### WHAT YOU SHOULD DO
Return the listing exactly. Keep no pictures.

(TASK INPUTS)

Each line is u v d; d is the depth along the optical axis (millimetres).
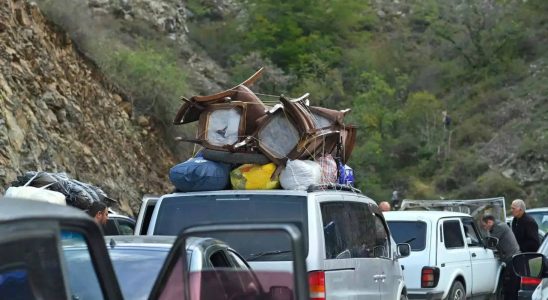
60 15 52062
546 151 106188
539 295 17828
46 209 8703
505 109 119500
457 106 125375
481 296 34438
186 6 115812
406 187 107688
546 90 119375
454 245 32656
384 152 110812
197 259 14047
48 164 40750
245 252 18297
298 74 111062
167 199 21359
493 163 109125
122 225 30906
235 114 22500
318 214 19984
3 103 38219
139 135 58250
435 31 140625
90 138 48750
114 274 9461
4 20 43594
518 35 134250
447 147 113812
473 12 139375
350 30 135375
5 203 8578
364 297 21656
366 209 23406
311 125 22312
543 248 20750
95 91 53281
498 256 36156
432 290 30578
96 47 56531
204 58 98438
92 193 23297
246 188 22031
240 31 114438
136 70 60000
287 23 117375
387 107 119562
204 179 21922
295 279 9391
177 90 62094
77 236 9500
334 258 20156
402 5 152625
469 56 134000
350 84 120062
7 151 36250
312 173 21734
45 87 45594
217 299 14094
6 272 7918
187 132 62469
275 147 22062
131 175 54344
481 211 45500
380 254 23781
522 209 36531
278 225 9672
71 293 9633
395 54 138125
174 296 11125
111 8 83562
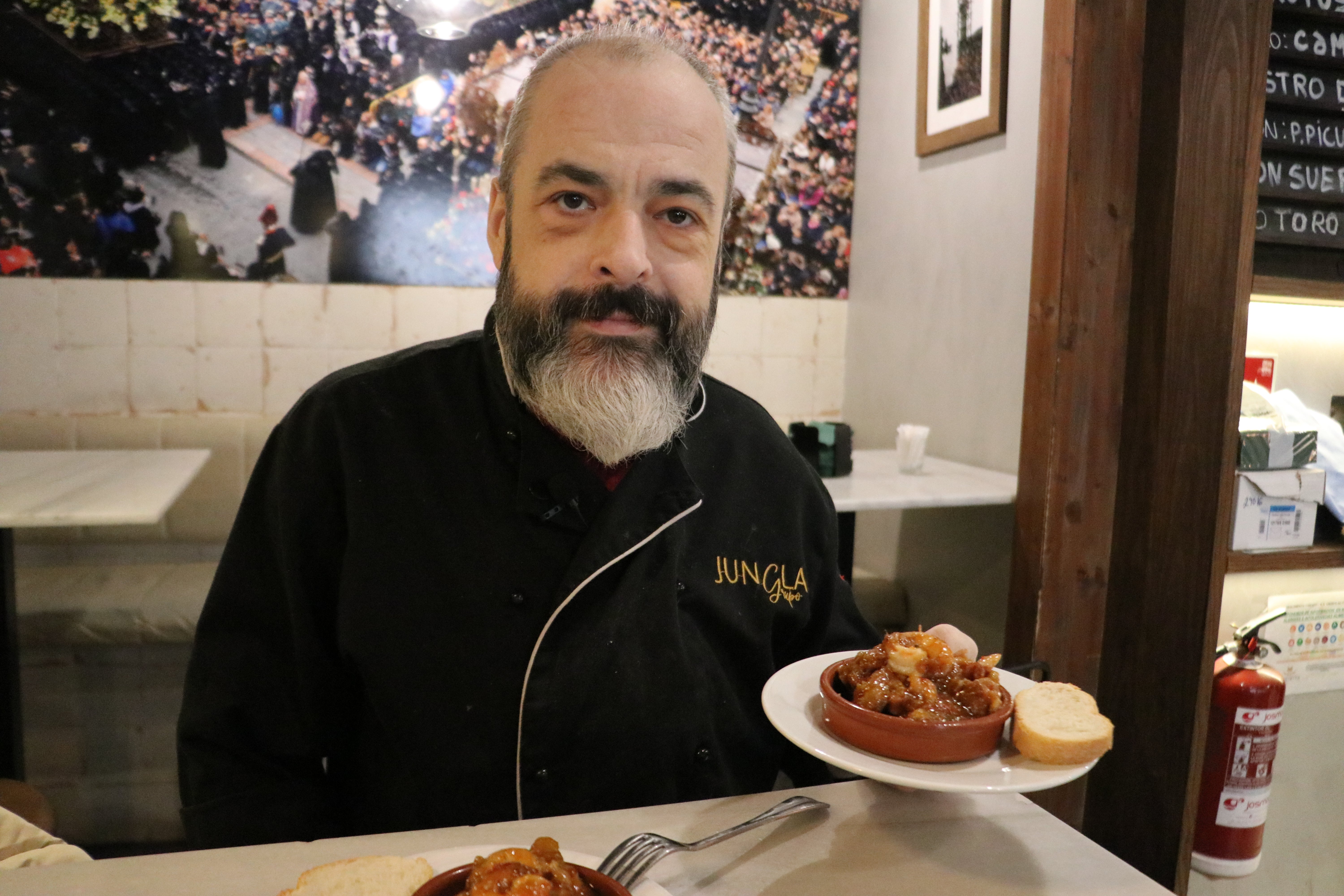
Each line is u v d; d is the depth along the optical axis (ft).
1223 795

(End TASK INPUTS)

### TASK OUTPUT
Each line is u v d; d is the depth along the optical axis (millimetres).
60 15 52062
546 151 106188
539 295 17828
46 209 8703
505 109 119500
457 106 125375
481 296 34438
186 6 115812
406 187 107688
546 90 119375
454 245 32656
384 152 110812
197 259 14047
48 164 40750
245 252 18297
298 74 111062
167 199 21359
493 163 109125
122 225 30906
235 114 22500
318 214 19984
3 103 38219
139 135 58250
435 31 140625
90 138 48750
114 274 9461
4 20 43594
518 35 134250
447 147 113812
473 12 139375
350 30 135375
5 203 8578
364 297 21656
366 209 23406
311 125 22312
543 248 20750
95 91 53281
498 256 36156
432 290 30578
96 47 56531
204 58 98438
92 193 23297
246 188 22031
240 31 114438
136 70 60000
287 23 117375
387 107 119562
204 179 21922
295 279 9391
177 90 62094
77 236 9500
334 258 20156
402 5 152625
469 56 134000
350 84 120062
7 151 36250
312 173 21734
45 87 45594
217 299 14094
6 272 7918
187 132 62469
275 147 22062
131 175 54344
481 211 45500
380 254 23781
522 209 36531
278 225 9672
71 293 9633
395 54 138125
174 296 11125
111 8 83562
Each line is u v d; d is the depth along the optical axis (ft).
1223 795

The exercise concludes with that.